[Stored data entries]
== Segment start ==

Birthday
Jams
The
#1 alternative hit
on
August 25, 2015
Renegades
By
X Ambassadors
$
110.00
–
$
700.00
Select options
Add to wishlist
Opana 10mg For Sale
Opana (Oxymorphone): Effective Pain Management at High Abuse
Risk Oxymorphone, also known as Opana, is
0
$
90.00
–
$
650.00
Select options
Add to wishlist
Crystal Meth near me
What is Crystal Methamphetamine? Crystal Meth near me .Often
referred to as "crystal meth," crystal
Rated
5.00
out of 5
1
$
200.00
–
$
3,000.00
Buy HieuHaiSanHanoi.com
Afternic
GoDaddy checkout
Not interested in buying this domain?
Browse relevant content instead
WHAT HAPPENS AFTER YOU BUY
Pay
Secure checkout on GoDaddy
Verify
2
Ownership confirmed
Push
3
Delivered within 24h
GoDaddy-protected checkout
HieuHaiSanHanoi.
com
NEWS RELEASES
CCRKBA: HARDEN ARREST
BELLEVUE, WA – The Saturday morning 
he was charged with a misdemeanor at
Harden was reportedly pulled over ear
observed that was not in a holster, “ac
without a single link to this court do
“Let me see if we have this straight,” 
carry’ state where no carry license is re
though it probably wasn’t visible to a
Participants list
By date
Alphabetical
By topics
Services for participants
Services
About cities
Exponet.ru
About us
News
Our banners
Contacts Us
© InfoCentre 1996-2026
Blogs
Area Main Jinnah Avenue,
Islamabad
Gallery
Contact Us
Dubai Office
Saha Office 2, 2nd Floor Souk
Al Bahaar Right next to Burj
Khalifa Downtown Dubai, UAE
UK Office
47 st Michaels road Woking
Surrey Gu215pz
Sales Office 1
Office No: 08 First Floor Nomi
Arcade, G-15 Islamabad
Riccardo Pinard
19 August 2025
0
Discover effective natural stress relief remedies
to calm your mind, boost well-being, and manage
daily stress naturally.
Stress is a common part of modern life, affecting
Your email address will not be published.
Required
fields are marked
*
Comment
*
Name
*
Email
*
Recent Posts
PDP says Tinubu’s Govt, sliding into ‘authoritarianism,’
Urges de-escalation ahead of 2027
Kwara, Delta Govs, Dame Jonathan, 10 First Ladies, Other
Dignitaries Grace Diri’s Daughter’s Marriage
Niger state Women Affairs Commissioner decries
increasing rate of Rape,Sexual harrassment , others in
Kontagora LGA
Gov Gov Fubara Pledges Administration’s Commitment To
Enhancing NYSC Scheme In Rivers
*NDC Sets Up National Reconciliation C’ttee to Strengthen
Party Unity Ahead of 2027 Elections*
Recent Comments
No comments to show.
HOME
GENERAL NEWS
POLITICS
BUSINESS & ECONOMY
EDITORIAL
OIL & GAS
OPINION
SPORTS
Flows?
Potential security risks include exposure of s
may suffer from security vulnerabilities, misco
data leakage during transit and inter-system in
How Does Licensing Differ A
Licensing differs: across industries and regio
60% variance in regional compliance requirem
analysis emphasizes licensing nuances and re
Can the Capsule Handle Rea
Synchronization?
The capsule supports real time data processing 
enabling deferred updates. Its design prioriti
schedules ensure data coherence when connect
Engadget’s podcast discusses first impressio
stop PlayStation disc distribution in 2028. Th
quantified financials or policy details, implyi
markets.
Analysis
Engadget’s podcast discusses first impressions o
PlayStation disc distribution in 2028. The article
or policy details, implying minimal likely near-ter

== Segment end ==

### Problem statement:
If a line above holds the string "podcast", copy it out.

### Final answer:
Engadget’s podcast discusses first impressio
Engadget’s podcast discusses first impressions o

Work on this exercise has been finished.